Schneider told Fortune a personal story shortly after the company’s IPO about her use of Livongo’s platform, which had soared in popularity (and revenues) in the preceding years. She was touring the country to promote the public offering before waking up with low blood sugar, leaving her confused and woozy. That particular incident may have been a one-off in the midst of a hectic tour, but it can be a living reality for many diabetes patients.
With the firm’s technology, Schneider says she took her blood sugar readings, and the Livongo connected platform was then able to beam this information to a diabetes specialist who could give her immediate and personalized advice. (In this case, the advice was to raid the hotel minibar to get her glucose numbers back up.)
That convenience factor has only grown as interconnected technologies have become a regular part of our everyday lives, leading to shifting consumer attitudes in digital health care. For instance, Accenture finds that consumers are increasingly likely to choose health care service providers that can offer virtual offerings, such as the ability to use remote devices (such as Livongo’s) to keep track of their biometrics.
Those trends are borne out by Livongo’s revenues, which more than doubled to nearly $170 million, from $68 million, between 2018 and 2019, buoyed by high engagement rates.
Although Livongo has made rapid progress in the past few years, it took more than a decade—and a global crisis—to get to this point. “We as humans are kind of slow to behavior change,” Schneider tells Fortune.
Just as with everything else right now, the coronavirus pandemic put the process on overdrive.
“There was that big, big aha! moment with COVID. And I think that the market then said, ‘Oh, wow, this is not just a small piece of the puzzle. This is actually the future going forward,'” she says, referring to telemedicine’s staying power in American health care. As more patients were able to see their doctors virtually, they realized the benefits of the approach.
At the large New York Presbyterian health system, some 4% of outpatient visits were telehealth visits before the pandemic. That number has skyrocketed since, with somewhere between 85% and 95% of outpatient psychiatric visits being conducted online. Similar spikes have occurred for chronic disease maintenance.

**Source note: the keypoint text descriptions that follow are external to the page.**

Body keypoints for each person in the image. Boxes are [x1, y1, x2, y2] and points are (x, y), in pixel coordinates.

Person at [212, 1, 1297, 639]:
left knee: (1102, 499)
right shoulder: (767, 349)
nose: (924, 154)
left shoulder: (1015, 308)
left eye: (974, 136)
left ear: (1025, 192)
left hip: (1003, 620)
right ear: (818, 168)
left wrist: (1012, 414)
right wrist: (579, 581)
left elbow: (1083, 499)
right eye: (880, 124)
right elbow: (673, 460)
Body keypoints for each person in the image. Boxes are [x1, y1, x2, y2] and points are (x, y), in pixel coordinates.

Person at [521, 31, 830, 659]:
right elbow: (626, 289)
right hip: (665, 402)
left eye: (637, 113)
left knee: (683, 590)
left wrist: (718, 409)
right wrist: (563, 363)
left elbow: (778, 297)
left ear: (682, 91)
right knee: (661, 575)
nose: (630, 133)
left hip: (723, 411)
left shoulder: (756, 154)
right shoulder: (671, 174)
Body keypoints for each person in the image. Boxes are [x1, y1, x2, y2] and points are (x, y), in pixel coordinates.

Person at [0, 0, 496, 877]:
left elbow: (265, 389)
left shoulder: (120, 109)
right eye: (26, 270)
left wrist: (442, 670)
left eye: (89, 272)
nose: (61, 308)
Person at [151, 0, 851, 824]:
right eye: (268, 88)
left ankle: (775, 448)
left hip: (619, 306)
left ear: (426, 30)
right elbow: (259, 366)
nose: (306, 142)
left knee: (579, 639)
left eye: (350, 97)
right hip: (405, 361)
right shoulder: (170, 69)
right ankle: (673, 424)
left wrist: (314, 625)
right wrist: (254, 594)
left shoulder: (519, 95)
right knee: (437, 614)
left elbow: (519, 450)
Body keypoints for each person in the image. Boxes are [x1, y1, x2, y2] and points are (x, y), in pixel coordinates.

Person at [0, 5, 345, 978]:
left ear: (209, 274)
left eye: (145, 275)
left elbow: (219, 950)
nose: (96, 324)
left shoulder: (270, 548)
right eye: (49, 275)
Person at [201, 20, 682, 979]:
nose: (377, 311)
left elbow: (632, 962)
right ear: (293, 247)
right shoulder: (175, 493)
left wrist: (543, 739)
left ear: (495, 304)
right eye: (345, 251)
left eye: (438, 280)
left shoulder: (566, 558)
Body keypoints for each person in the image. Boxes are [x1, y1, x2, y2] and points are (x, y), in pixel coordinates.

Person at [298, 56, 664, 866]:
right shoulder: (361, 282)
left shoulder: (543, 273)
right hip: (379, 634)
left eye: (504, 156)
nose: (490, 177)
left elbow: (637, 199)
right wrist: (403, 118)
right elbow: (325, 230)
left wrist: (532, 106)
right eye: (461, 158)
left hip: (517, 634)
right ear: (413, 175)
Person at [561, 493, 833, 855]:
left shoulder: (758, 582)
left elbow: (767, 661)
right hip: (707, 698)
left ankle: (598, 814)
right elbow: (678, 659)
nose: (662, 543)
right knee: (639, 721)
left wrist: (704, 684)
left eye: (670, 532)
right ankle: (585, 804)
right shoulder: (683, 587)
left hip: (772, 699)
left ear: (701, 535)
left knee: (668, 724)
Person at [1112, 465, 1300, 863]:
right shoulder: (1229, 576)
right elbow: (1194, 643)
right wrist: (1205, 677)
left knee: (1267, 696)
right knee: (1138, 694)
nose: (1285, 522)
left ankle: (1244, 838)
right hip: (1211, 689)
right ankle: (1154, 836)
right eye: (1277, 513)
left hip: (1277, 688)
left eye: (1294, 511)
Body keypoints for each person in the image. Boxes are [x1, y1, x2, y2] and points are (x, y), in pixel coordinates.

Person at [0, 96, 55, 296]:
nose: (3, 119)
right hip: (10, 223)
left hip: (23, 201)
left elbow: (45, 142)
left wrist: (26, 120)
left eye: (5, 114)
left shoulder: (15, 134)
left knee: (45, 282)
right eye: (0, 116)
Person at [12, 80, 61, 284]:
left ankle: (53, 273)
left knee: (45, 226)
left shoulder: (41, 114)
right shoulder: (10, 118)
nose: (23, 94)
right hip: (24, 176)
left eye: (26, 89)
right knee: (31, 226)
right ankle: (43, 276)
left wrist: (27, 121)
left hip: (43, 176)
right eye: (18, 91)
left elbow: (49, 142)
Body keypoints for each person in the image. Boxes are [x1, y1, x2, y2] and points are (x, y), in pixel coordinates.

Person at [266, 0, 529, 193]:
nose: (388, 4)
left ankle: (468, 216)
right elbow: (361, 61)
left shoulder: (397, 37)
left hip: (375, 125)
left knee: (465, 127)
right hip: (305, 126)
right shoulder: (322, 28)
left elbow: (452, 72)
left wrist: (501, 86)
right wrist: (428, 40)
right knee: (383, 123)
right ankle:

This speaks to the synergies of, and the logic behind, the Livongo-Teladoc deal. Piper Sandler analysts paint the merger as a natural corporate marriage, particularly during pandemic times.
“Teladoc’s challenge has been utilization, which has improved considerably because of COVID,” they write in a research note. “Livongo helps solve for this because of their high engagement rates of 35%” and more.
On the flip side, Livongo’s health coaches for diabetes and hypertension and other chronic conditions can’t actually prescribe medication—a problem that Teladoc can solve by giving the company’s customers access to a bevy of doctors on the Teladoc network.
This particular merger may be the biggest of its kind to date. But don’t be surprised if you see a growing number of similar deals as telehealth leaves a lasting footprint on American health care.